— start of SOURCE DATA —

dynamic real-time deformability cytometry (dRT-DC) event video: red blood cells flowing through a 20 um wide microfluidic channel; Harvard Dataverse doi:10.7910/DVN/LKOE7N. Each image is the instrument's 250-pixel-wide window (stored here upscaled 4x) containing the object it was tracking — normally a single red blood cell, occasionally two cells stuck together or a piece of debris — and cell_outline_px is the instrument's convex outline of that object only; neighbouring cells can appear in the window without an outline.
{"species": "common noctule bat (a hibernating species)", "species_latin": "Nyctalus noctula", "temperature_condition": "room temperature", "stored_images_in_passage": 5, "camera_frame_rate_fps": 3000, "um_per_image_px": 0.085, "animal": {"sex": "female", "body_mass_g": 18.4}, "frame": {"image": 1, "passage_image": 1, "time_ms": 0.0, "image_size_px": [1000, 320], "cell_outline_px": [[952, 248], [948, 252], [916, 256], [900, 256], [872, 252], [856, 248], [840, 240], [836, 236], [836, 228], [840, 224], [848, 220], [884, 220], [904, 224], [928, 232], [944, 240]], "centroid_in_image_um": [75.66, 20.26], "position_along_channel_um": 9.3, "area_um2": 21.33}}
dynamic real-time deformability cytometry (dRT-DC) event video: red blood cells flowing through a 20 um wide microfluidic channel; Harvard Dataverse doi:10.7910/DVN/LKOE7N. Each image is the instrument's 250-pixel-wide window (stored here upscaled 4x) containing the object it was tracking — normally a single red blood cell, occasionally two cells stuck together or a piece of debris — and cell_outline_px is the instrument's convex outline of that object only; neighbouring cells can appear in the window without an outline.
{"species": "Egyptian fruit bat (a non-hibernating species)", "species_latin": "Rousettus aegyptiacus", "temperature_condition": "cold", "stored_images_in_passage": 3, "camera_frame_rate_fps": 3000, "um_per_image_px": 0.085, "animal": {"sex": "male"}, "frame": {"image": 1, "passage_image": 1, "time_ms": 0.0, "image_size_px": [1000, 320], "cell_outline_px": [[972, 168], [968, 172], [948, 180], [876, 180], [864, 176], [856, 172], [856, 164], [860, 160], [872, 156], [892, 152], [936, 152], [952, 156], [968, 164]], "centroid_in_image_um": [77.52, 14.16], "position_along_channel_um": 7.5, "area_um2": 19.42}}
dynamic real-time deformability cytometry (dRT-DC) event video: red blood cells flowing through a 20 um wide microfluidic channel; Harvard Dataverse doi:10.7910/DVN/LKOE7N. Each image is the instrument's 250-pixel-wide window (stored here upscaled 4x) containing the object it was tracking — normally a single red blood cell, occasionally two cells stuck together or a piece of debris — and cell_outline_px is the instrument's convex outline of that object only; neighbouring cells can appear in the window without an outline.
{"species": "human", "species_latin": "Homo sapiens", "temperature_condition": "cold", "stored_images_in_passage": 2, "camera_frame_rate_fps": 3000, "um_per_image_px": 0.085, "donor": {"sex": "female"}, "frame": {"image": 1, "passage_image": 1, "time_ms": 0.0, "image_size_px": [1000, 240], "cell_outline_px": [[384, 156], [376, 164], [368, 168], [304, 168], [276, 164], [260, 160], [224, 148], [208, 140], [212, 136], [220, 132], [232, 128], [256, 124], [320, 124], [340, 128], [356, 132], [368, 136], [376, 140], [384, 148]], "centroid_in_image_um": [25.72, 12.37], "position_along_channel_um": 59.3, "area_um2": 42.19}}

— end of SOURCE DATA —

Copy out the whole listing, exactly as written.

WRITTEN RESPONSE -
dynamic real-time deformability cytometry (dRT-DC) event video: red blood cells flowing through a 20 um wide microfluidic channel; Harvard Dataverse doi:10.7910/DVN/LKOE7N. Each image is the instrument's 250-pixel-wide window (stored here upscaled 4x) containing the object it was tracking — normally a single red blood cell, occasionally two cells stuck together or a piece of debris — and cell_outline_px is the instrument's convex outline of that object only; neighbouring cells can appear in the window without an outline.
{"species": "common noctule bat (a hibernating species)", "species_latin": "Nyctalus noctula", "temperature_condition": "room temperature", "stored_images_in_passage": 5, "camera_frame_rate_fps": 3000, "um_per_image_px": 0.085, "animal": {"sex": "female", "body_mass_g": 18.4}, "frame": {"image": 1, "passage_image": 1, "time_ms": 0.0, "image_size_px": [1000, 320], "cell_outline_px": [[952, 248], [948, 252], [916, 256], [900, 256], [872, 252], [856, 248], [840, 240], [836, 236], [836, 228], [840, 224], [848, 220], [884, 220], [904, 224], [928, 232], [944, 240]], "centroid_in_image_um": [75.66, 20.26], "position_along_channel_um": 9.3, "area_um2": 21.33}}
dynamic real-time deformability cytometry (dRT-DC) event video: red blood cells flowing through a 20 um wide microfluidic channel; Harvard Dataverse doi:10.7910/DVN/LKOE7N. Each image is the instrument's 250-pixel-wide window (stored here upscaled 4x) containing the object it was tracking — normally a single red blood cell, occasionally two cells stuck together or a piece of debris — and cell_outline_px is the instrument's convex outline of that object only; neighbouring cells can appear in the window without an outline.
{"species": "Egyptian fruit bat (a non-hibernating species)", "species_latin": "Rousettus aegyptiacus", "temperature_condition": "cold", "stored_images_in_passage": 3, "camera_frame_rate_fps": 3000, "um_per_image_px": 0.085, "animal": {"sex": "male"}, "frame": {"image": 1, "passage_image": 1, "time_ms": 0.0, "image_size_px": [1000, 320], "cell_outline_px": [[972, 168], [968, 172], [948, 180], [876, 180], [864, 176], [856, 172], [856, 164], [860, 160], [872, 156], [892, 152], [936, 152], [952, 156], [968, 164]], "centroid_in_image_um": [77.52, 14.16], "position_along_channel_um": 7.5, "area_um2": 19.42}}
dynamic real-time deformability cytometry (dRT-DC) event video: red blood cells flowing through a 20 um wide microfluidic channel; Harvard Dataverse doi:10.7910/DVN/LKOE7N. Each image is the instrument's 250-pixel-wide window (stored here upscaled 4x) containing the object it was tracking — normally a single red blood cell, occasionally two cells stuck together or a piece of debris — and cell_outline_px is the instrument's convex outline of that object only; neighbouring cells can appear in the window without an outline.
{"species": "human", "species_latin": "Homo sapiens", "temperature_condition": "cold", "stored_images_in_passage": 2, "camera_frame_rate_fps": 3000, "um_per_image_px": 0.085, "donor": {"sex": "female"}, "frame": {"image": 1, "passage_image": 1, "time_ms": 0.0, "image_size_px": [1000, 240], "cell_outline_px": [[384, 156], [376, 164], [368, 168], [304, 168], [276, 164], [260, 160], [224, 148], [208, 140], [212, 136], [220, 132], [232, 128], [256, 124], [320, 124], [340, 128], [356, 132], [368, 136], [376, 140], [384, 148]], "centroid_in_image_um": [25.72, 12.37], "position_along_channel_um": 59.3, "area_um2": 42.19}}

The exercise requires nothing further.